* Passage shown:
[PATCH RFC]: Generic Linux multi-domain PCI handling

David S. Miller davem at davemloft.net
Tue Jan 3 12:38:14 PST 2006


From: Ian Romanick <idr at us.ibm.com>
Date: Tue, 03 Jan 2006 09:39:21 -0800

> Ironically, the first part of the year for me is going to be occupied
> working on some similar stuff.  There are some pretty significant
> problems with 32-bit X-servers on 64-bit pSeries hardware.  In addition
> to non-zero PCI domains, devices in domain 0 get mapped above
> 0x7fffffff.  This causes problems when doing an mmap of /dev/mem in
> 32-bit mode. :(

Not if you end up using mmap64() properly.  We had a similar problem
with a tool that mmap()'d network device registers in order to test
PCI PIO latency.  And the fix was simply to add "-D_FILE_OFFSET_BITS=64"
to the build command line.  You can probably do something similar.

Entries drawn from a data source
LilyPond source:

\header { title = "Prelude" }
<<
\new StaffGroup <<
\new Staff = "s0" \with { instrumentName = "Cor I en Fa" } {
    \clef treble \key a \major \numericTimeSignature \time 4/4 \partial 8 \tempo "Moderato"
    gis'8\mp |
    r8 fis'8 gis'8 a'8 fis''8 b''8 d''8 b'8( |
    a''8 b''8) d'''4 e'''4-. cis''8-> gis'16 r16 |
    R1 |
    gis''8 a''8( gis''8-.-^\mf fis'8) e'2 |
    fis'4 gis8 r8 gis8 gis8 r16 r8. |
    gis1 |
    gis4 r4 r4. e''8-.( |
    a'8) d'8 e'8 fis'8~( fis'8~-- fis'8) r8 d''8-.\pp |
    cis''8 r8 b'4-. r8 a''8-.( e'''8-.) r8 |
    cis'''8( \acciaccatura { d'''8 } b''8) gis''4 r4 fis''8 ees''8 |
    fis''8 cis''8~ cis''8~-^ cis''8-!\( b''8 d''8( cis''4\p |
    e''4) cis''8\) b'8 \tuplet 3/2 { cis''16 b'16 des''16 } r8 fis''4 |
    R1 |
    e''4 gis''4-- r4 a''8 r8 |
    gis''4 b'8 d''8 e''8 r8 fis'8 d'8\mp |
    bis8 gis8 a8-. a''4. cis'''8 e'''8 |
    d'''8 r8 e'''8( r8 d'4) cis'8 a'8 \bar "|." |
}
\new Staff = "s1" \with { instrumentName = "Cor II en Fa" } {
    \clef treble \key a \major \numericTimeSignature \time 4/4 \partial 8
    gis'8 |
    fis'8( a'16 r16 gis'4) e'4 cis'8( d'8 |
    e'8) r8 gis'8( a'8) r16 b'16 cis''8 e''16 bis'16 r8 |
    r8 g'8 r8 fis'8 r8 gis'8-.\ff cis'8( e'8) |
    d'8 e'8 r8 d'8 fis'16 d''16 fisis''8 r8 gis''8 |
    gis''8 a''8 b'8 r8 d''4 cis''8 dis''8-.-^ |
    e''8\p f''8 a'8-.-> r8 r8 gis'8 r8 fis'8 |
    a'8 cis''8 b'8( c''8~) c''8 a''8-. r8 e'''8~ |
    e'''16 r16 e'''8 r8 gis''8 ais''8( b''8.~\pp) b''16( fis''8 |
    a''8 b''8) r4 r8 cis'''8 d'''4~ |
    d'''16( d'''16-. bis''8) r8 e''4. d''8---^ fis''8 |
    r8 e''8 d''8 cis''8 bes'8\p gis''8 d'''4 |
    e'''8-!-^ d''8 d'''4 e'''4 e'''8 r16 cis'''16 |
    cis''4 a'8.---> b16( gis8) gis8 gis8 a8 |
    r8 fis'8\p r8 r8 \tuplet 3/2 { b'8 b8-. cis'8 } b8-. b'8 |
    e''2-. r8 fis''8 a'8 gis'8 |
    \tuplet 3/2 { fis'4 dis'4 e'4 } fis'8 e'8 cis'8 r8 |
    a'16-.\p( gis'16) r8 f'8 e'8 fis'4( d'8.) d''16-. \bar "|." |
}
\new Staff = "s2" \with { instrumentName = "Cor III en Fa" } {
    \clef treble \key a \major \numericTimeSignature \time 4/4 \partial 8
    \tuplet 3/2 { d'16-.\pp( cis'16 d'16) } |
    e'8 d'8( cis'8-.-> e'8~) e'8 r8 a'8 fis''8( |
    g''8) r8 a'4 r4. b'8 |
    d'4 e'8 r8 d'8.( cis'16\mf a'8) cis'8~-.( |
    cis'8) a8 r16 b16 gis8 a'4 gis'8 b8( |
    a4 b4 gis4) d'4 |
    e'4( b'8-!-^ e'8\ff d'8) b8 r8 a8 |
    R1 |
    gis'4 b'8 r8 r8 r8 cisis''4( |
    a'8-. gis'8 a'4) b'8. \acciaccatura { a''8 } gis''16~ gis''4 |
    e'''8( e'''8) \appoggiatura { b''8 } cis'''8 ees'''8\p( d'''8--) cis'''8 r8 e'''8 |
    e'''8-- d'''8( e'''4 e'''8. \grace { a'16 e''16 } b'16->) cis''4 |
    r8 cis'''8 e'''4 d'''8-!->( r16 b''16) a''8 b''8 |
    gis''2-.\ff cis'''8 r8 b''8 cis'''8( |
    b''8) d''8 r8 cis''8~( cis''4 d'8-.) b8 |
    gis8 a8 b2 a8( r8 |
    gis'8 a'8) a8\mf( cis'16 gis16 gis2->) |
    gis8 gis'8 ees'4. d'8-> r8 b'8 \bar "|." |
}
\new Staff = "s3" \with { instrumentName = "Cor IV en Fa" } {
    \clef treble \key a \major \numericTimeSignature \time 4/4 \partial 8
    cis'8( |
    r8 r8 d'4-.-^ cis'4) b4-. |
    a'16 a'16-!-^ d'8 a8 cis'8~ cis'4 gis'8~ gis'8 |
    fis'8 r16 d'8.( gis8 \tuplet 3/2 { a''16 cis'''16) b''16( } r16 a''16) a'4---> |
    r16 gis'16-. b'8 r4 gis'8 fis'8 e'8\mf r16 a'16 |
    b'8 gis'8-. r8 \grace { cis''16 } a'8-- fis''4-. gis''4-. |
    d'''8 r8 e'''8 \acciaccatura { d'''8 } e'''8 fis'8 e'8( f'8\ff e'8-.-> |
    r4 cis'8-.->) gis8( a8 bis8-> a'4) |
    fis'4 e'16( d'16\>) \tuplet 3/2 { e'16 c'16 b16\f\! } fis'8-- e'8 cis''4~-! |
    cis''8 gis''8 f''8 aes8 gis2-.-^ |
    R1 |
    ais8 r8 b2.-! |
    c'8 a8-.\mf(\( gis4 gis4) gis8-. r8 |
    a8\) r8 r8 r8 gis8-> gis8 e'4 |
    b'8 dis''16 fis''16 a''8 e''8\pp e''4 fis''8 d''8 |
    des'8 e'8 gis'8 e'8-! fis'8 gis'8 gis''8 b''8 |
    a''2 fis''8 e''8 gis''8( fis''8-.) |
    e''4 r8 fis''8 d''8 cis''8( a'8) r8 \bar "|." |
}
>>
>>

* What to produce:
List every distinct word in the message on multi-domain PCI handling that joins two parts with a hyphen, such as "non-zero". The entries stand apart from the message on multi-domain PCI handling and are not part of it.

* Answer:
multi-domain, 32-bit, X-servers, 64-bit, non-zero